Naively passing the TIFF's string attributes through to Zarr causes several failures:

  1. Type mismatch: xarray's FillValueCoder.decode() expects base64-encoded bytes for float _FillValue attributes, not a plain string like "-9999". Passing the raw string causes a struct.error.
  2. Zarr fill_value defaults to zero: Without parsing the nodata value, the Zarr fill_value is set to the dtype default (e.g., 0.0), which is semantically wrong — uninitialized chunks should return the nodata value, not zero.
  3. Conflicting attributes: If _FillValue and missing_value are both present with inconsistent encoding, xarray raises a "multiple fill values" warning or error.
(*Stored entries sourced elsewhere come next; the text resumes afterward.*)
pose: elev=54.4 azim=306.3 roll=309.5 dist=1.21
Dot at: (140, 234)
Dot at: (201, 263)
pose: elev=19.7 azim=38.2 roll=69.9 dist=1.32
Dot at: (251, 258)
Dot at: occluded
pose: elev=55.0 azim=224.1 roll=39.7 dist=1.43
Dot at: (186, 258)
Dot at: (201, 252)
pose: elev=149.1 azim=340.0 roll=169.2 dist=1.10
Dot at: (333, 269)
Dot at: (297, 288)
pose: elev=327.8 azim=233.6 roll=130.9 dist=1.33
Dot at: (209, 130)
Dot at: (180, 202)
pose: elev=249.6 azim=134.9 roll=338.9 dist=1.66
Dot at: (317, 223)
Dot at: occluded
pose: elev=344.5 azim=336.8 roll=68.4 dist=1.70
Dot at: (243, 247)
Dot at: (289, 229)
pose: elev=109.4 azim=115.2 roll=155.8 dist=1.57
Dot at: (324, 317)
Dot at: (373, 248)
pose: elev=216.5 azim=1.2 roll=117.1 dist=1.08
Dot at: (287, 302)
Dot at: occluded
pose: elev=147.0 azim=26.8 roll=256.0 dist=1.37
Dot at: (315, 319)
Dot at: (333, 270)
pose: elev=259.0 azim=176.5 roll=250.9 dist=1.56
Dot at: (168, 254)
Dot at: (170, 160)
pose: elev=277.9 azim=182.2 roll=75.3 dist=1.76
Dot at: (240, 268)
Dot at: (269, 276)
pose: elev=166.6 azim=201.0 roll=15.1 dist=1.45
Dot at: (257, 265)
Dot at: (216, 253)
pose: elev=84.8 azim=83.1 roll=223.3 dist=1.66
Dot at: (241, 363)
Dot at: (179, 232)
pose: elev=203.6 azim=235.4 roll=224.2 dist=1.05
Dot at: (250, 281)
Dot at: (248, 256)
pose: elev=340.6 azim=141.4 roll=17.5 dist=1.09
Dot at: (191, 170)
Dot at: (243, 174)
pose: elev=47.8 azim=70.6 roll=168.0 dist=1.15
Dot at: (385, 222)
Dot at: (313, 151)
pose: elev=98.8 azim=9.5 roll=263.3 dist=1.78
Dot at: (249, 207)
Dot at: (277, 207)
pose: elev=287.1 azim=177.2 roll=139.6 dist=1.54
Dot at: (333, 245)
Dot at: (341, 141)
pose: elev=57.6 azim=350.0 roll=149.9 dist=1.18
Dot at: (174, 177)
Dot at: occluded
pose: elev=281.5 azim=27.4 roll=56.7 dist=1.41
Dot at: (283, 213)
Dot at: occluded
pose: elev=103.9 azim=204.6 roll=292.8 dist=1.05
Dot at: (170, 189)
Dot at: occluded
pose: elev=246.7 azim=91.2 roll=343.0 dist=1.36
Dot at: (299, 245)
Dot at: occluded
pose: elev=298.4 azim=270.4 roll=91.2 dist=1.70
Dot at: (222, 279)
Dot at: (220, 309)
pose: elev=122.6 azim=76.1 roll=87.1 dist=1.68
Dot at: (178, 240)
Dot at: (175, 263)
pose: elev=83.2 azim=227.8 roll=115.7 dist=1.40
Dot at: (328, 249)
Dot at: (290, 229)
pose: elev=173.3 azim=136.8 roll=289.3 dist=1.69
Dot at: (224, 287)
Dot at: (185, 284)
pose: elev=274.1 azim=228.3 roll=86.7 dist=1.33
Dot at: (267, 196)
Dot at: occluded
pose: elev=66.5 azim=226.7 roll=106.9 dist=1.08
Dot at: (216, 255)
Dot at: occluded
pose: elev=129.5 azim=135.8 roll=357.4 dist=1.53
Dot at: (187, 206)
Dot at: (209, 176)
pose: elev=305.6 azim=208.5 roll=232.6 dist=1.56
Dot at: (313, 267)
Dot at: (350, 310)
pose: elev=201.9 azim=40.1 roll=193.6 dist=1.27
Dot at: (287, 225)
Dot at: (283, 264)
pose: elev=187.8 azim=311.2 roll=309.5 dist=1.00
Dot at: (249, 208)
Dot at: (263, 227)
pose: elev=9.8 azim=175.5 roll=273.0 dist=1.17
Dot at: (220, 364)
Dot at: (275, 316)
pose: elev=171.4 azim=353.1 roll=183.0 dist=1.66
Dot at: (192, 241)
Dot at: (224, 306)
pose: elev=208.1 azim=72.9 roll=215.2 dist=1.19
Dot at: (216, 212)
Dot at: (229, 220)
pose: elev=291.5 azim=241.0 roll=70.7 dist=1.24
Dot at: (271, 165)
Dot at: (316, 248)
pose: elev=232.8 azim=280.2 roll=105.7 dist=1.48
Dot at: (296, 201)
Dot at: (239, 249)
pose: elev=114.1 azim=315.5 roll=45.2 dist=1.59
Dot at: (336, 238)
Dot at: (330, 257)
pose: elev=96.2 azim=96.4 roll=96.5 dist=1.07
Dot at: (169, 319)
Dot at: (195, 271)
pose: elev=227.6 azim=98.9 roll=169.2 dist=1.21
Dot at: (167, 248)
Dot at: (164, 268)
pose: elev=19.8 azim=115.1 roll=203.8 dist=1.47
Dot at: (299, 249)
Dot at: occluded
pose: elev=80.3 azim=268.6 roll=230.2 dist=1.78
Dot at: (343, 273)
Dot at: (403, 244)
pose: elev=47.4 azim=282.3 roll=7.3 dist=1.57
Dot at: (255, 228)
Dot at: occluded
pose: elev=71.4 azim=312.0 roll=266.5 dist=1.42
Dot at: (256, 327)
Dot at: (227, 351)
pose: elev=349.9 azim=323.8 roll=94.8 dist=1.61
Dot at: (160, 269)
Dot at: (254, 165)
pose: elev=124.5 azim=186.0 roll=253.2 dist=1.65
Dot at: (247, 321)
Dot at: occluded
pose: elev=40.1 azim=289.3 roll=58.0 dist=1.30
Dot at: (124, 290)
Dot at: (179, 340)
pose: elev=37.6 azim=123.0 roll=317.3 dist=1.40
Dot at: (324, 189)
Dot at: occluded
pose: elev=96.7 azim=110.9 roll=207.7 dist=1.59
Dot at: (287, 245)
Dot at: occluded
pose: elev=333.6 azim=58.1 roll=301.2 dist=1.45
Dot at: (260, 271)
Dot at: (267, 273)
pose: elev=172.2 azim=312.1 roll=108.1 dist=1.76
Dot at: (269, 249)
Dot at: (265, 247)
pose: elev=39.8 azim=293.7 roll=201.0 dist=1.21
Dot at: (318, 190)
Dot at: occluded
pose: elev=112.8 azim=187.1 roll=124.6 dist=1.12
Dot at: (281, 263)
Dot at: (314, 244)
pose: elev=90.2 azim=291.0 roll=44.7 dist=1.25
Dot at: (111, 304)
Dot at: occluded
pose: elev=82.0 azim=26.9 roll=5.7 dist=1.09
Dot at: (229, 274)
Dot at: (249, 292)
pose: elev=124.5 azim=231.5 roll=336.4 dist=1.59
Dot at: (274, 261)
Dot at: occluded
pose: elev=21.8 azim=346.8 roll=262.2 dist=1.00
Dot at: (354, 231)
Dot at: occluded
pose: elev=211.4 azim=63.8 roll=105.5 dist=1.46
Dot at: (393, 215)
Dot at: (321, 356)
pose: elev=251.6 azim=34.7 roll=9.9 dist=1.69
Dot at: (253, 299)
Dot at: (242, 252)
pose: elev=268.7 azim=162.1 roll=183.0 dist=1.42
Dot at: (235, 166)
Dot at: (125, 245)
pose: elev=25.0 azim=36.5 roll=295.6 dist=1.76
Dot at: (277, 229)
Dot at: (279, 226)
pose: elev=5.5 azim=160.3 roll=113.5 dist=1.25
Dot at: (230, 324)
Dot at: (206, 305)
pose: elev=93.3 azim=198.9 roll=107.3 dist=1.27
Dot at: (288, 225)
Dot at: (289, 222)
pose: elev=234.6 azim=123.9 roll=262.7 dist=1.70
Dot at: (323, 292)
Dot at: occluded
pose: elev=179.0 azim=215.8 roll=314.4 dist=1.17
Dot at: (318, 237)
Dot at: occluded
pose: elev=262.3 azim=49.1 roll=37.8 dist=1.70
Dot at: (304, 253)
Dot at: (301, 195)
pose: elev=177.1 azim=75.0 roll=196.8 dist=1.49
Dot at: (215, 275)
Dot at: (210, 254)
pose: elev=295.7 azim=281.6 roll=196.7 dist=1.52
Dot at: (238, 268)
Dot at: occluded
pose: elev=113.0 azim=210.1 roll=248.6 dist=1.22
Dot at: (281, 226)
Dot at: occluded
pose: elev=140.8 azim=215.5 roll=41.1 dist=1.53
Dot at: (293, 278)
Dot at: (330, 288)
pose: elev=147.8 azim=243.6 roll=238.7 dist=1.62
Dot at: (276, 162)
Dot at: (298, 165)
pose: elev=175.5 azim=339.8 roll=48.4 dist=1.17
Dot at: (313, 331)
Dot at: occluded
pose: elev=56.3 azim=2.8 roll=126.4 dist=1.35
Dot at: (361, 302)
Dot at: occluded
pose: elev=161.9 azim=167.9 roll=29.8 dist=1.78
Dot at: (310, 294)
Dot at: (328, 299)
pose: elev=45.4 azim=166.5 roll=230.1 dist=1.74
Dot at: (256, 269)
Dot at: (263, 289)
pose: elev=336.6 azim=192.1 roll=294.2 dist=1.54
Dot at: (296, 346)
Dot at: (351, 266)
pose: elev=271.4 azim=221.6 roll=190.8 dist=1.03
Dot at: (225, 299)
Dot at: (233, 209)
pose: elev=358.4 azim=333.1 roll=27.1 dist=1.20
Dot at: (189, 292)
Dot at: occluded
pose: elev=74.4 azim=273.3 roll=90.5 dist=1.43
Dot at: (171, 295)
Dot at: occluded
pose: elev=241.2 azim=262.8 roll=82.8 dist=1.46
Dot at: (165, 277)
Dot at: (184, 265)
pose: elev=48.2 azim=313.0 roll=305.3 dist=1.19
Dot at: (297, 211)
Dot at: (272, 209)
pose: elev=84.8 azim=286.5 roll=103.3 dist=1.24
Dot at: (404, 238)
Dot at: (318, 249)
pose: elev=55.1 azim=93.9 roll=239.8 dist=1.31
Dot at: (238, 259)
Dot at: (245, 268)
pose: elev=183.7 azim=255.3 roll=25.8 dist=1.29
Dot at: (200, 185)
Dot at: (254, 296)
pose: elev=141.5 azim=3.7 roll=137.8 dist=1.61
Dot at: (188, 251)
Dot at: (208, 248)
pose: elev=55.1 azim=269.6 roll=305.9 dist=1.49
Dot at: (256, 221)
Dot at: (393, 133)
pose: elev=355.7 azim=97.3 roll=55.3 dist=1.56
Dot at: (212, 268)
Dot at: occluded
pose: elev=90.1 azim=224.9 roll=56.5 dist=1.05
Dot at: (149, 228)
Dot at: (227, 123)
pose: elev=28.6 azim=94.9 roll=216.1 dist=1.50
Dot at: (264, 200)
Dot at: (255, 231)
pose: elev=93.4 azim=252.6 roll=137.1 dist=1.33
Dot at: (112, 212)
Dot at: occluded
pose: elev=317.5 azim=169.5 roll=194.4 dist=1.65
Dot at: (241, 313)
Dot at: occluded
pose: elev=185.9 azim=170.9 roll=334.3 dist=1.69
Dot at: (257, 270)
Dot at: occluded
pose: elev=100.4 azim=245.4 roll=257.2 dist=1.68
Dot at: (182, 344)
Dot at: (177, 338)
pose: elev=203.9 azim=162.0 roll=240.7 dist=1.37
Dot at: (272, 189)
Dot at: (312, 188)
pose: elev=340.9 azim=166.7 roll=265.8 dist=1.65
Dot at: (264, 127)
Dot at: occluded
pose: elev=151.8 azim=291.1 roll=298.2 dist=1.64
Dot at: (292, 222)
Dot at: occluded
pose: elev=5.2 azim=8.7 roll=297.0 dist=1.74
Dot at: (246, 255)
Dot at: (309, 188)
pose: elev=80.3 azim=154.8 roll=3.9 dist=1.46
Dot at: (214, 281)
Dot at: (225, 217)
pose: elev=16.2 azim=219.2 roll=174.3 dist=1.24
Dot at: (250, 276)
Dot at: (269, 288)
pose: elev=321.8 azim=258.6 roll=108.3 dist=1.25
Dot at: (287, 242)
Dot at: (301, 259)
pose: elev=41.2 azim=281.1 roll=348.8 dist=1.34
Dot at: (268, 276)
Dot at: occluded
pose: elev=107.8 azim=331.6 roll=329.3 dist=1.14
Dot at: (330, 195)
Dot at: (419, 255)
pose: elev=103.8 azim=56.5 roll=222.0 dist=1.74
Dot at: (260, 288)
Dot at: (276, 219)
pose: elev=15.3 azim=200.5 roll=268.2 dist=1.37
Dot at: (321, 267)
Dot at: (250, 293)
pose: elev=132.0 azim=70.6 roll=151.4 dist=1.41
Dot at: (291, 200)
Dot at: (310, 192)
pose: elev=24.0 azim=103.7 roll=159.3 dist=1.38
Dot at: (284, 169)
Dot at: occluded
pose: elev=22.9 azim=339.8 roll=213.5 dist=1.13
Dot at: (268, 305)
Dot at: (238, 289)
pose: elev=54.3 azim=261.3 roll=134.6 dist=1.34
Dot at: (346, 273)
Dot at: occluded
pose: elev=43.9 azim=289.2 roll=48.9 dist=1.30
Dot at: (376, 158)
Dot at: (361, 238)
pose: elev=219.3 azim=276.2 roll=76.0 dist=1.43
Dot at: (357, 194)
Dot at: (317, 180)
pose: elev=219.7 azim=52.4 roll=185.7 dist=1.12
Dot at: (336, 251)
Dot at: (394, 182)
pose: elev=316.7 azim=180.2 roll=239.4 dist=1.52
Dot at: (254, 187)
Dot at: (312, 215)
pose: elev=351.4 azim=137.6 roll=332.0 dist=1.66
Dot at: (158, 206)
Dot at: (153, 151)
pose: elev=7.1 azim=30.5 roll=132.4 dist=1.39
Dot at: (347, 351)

Two distinct fill value concepts

The Zarr and CF data models use "fill value" for two different purposes:

Zarr fill_value (storage-level)
The default value returned for uninitialized or missing chunks. Set in ArrayV3Metadata.fill_value. Zarr handles its own serialization — no special encoding needed.
CF _FillValue attribute (data-level)
A sentinel value that CF-aware readers (xarray, rioxarray) use to mask individual data points as missing within chunks that do contain data. Stored as an array attribute and must be encoded for xarray's FillValueCoder.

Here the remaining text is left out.